Chapter 4 introduces the concept of your wealth bucket and the process of building wealth. It covers why certain firms focus only on high net worth clients, as well as common brokerisms, a word I use to describe the excuses a financial advisor will use to never admit a mistake. Chapter 4 also discusses a simple secret of the wealthiest people in the world.

Chapter 5 describes the most common leaks in your wealth bucket, leaks from which countless dollars drain out of your pockets and into others’ every year.

Chapter 6 delves much deeper into the concept of True Asset Class Diversification and gives a viewpoint on money as a financial table that even a third grader can grasp, yet few financial advisors ever will. This chapter also begins laying out a road map for making changes that will greatly improve the strength and stability of your financial table.

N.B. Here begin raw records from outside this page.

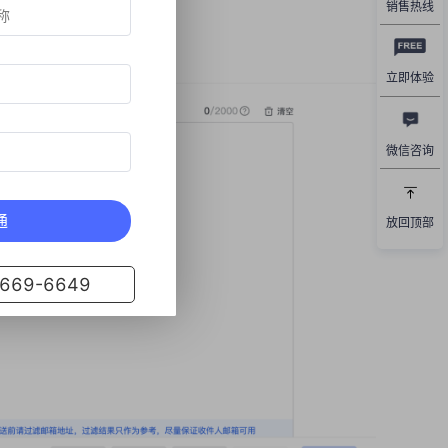
销售热线
立即体验
微信咨询
通
放回顶部
69-6649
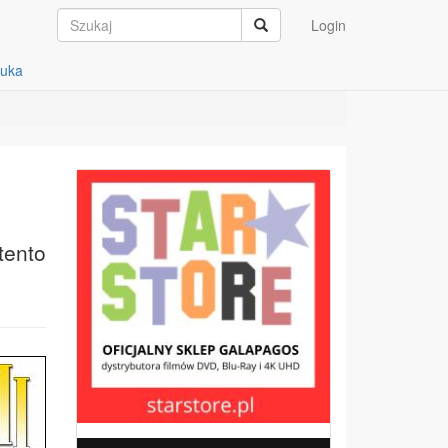
Login
auka
tento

Chapter 7 explores fundamental concepts for the various legs on your table which need to be understood. They are like the glue that holds The Wealth Code table legs in place.

Chapter 8 describes a framework for you, the reader, to understand and craft a successful financial plan for yourself. You are not expected to be able to implement a complete financial plan on your own, considering most of the investments we’ll introduce have to be purchased through a licensed financial advisor or broker, but nonetheless, you’ll be able to put together the blueprint that will match your personal goals, and not the planner’s pocket book. In this chapter, as well as Appendix A, there are case studies of hypothetical plans to fully immerse you in the Wealth Code methodology of portfolio design.

Chapter 9 includes a brief overview of my thoughts on where life insurance and annuities have a place in one’s portfolio for both estate tax purposes and investment goals. It will also include the little secrets few insurance agents teach to prospective clients before they buy a particular type of annuity.

Appendix B covers all of the investment asset classes in detail, including the pros and cons of each one. There is no such thing as the perfect investment, something that returns double-digit growth every year, is guaranteed, and is completely liquid. All investments have their drawbacks. The idea is to find those investments whose pitfalls are not bad for your situation and to blend them together with many different financial tools to provide investment balance.

Not to be missed, Appendix C covers income tax reduction planning as one of the most successful and consistent investments you can make. My discussion revolves around converting an IRA to a Roth IRA at a fraction of the normal reportable income.

Appendix D covers the basics on real estate 1031 exchanges, which is a powerful tax advantage used by the super wealthy to transfer wealth from generation to generation.

I believe that, once finished with this book, you will have the tools to build a strong financial table for yourself and your family, and be better able to ride out the worst of any economic calamity that comes your way.